Worldwide, the case of spider bites is poor, highlighting the fact that spiders are not aggressive animals and prefer to run and hide rather than attack humans. In Italy, as in Europe, there are very few species of spiders that are potentially dangerous compared to the rest of the world, probably due to the greater urbanization and the different climatic conditions.
The most frequent harmful action mechanisms of the spider venom are: the cytotoxic and haemolytic lesion of the membrane (yellow-sack spider), the necrotizing action on the tissues (violin spider) and the neurotoxic effect (malmignatta). The clinical consequences of spider bites are unpredictable and their severity depends mainly on the underlying clinical conditions of the patients and their possible fragility. The rarity of these events means that the health staff of most hospitals, both in Europe and in the USA and Australia, turn to experts in the field for the recognition of the species responsible for the bite, so that a more targeted treatment can be carried out. In non-European countries, the number of spider species is higher, and the consequences of their bite sometimes cause more serious effects, which sometimes makes it necessary to administer an antidote. The treatment of the spider bite is therefore the generalized treatment of the symptoms and only sometimes requires intensivistic or even surgical intervention it. It is evident that the diagnosis of spider bite is always very challenging, considering that there are no laboratory tests properly created for this purpose; in fact, it often remains intuitive according to the clinical history and clinical consequences of the lesions, except in cases where the arachnid itself is caught.

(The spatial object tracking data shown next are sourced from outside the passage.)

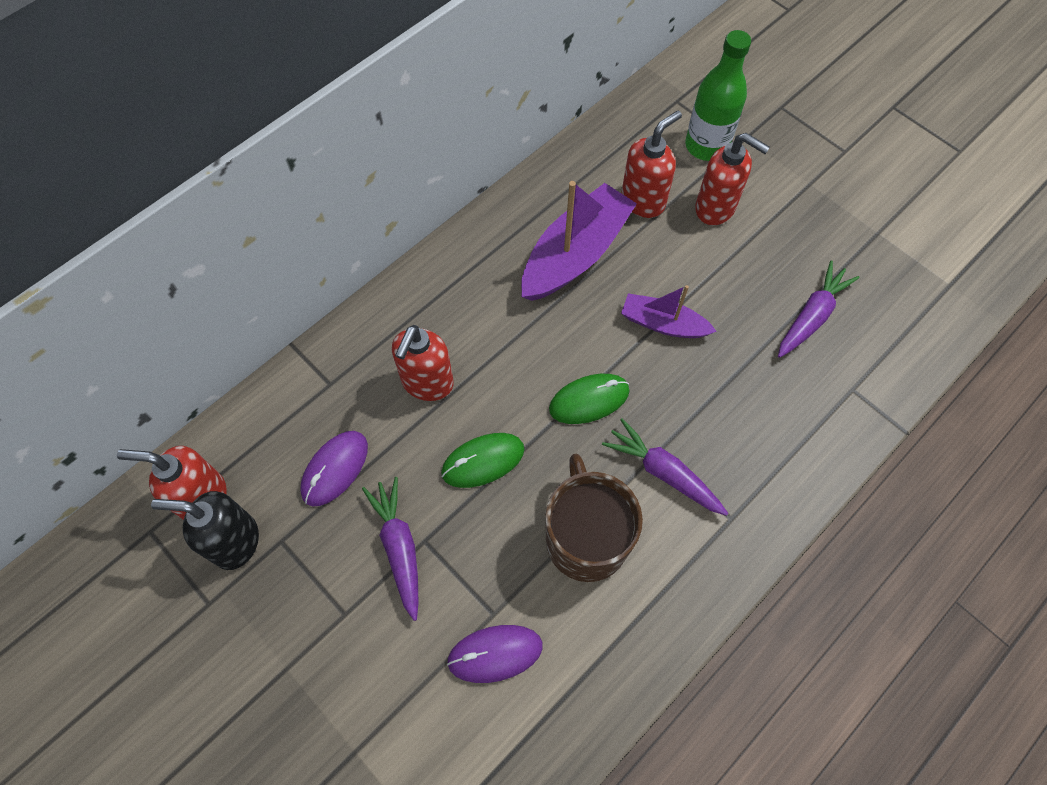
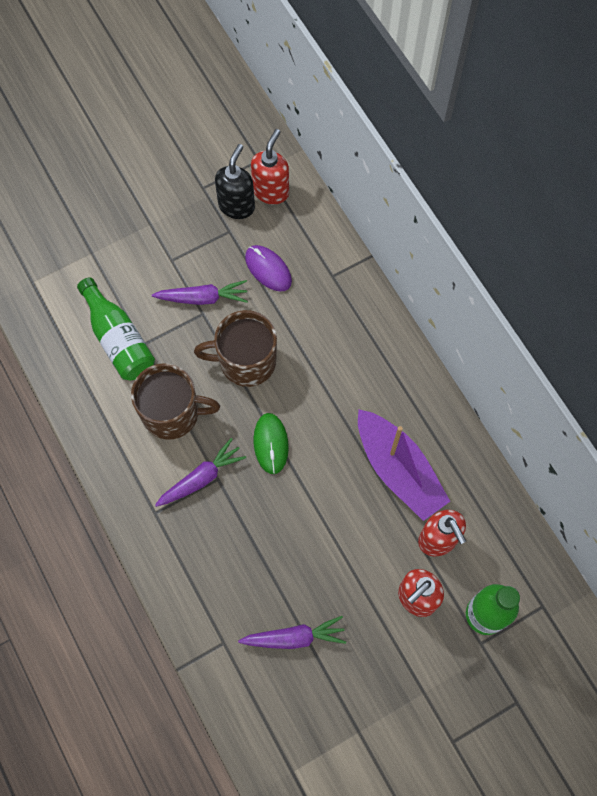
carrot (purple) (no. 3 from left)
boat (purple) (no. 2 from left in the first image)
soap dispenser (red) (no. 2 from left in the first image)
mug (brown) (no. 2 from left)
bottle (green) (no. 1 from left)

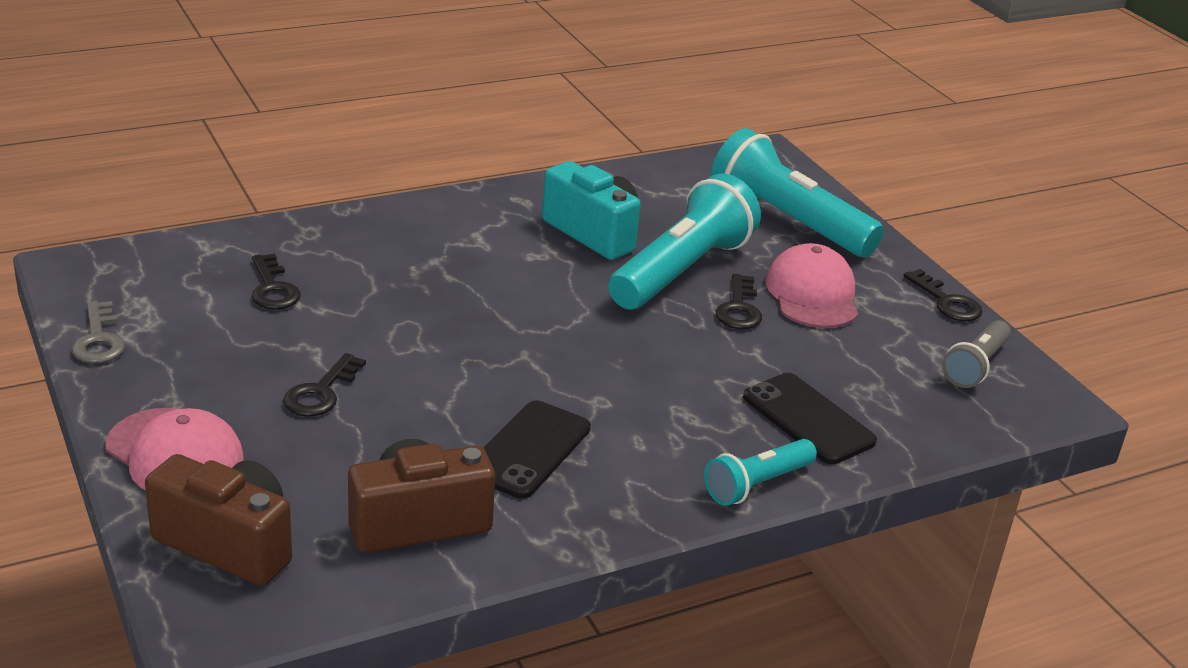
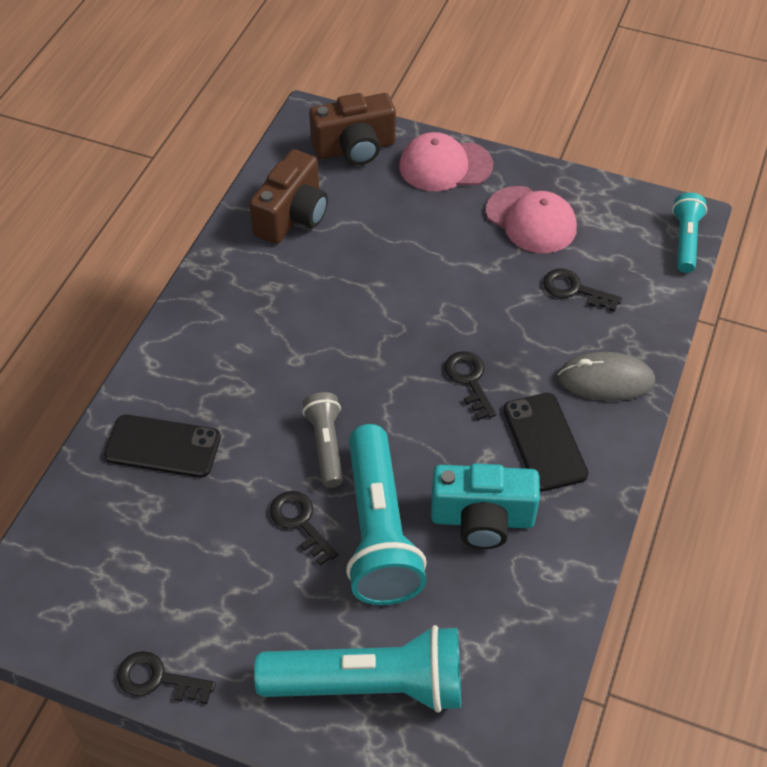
cap (pink) (no. 2 from left)
key (grey)
flashlight (grey)
key (black) (no. 3 from left)
phone (black) (no. 2 from left)
flashlight (turquoise) (no. 3 from left)
mouse (grey)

Although the cases are still small, fatal and disabling injuries are more frequent in the United States than in Europe, but fortunately they are still rare. As already pointed out in 1/2019 of ITJEM, some native species in Europe have been transported to the USA in suitcases by unsuspecting travellers or through the transport of goods and this has meant that European species have adapted to live in a new environment genetically. It is therefore good not to underestimate this still little known problem and to make sure that there is more information both at the health level and for those travelling to unknown countries. We conclude with the well expressed consideration from Grimm that the risk of contracting a potentially dangerous bite does not justify the tendency to hold poisonous spiders like domestic animals, referring to the habit, especially in the USA, to keep tarantulas at home as pets.